Medical record documentation dated 1/29/11 indicated a central line was inserted, bi-level positive airway pressure (breathing apparatus that helps get more oxygen to the lungs via a mask attached to the apparatus) was applied (because Patient #1 was a DNI), vasopressors (medication to increase blood pressure) were ordered and started, the ICU was called and accepted Patient #1, and Patient #1's family was informed of his/her condition. Patient #1 expired on [DATE].

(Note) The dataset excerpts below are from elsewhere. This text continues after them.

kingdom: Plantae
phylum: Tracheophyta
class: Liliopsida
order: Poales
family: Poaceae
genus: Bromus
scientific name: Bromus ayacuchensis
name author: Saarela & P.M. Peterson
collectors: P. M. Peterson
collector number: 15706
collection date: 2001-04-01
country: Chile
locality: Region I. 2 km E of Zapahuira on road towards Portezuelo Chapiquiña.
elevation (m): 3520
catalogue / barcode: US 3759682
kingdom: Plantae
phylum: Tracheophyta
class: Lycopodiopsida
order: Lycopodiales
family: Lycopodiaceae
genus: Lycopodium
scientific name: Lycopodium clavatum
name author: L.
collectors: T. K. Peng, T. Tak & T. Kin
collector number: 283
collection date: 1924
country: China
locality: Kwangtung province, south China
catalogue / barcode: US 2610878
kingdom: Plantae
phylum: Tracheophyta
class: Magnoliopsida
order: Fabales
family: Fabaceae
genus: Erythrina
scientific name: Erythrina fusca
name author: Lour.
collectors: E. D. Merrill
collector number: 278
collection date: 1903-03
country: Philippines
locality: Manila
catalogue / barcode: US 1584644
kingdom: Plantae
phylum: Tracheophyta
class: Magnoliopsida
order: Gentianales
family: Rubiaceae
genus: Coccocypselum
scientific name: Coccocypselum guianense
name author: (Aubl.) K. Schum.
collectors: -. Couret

The Director of Risk Management was interviewed throughout the survey. The Risk Manager said an investigation was conducted that included a multidisciplinary review.

The Anesthesiologist who reviewed Patient #1's medical record was interviewed on 3/10/11 at 12:45 P.M. The Anesthesiologist said based on his/her review it was his/her opinion that although administration of moderate sedation was an unusual scenario; the doses of medication used were reasonable. The Anesthesiologist said he/she felt Patient #1 was frail and had an underlying issue that contributed to the event.

Corrective Actions were developed, were in various stages of implementation and included: 1. implementation of the revision of the Moderate Sedation Policy (implemented; to be completed 4/1/11); 2. Development of an algorithm regarding approaches to moderate sedation (in draft form); 2. counseling for Pulmonologist #1 (completed 2/1/11); Counseling for Resident #1 (completed 2/14/11 and again 3/4/11); counseling for the Resource Nurse and PCU Nurse #1 (completed); 3. Education: presentation of this case during Patient Safety Rounds by Resident #1 and Anesthesiology (scheduled 3/23/11); Moderate Sedation Policy to PCU staff (completed 2/3/11); Rapid Response (started 3/4/11 and ongoing); Moderate Sedation Policy and Rescue Interventions to Residents (to be completed 3/11/11); 4. Quality Committee Reviews: Medical Peer Review (scheduled 3/16/11); Mortality and Morbidity review (scheduled 3/24/11); 5. addition of a specific moderate sedation tab was added in the nursing section of the electronic medical record (completed), and 6. continued random observation and record auditing regarding universal protocol and informed consents monthly (confirmed through review of audits).

The Corrective Action plan and supporting documentation did not address: the absence of Health Care Proxy information; consider re-education of parties involved regarding the improperly executed Informed Consent; consider re-education of parties involved regarding the time-out process; lack of documentation by Pulmonologist #1 (family meeting, procedure note, transfer summary); education for all nursing staff regarding chain of command; use of central lines prior to verification of placement in emergencies, and there was no evidence that Pulmonologist #1's was being quality monitored until this case went to peer review.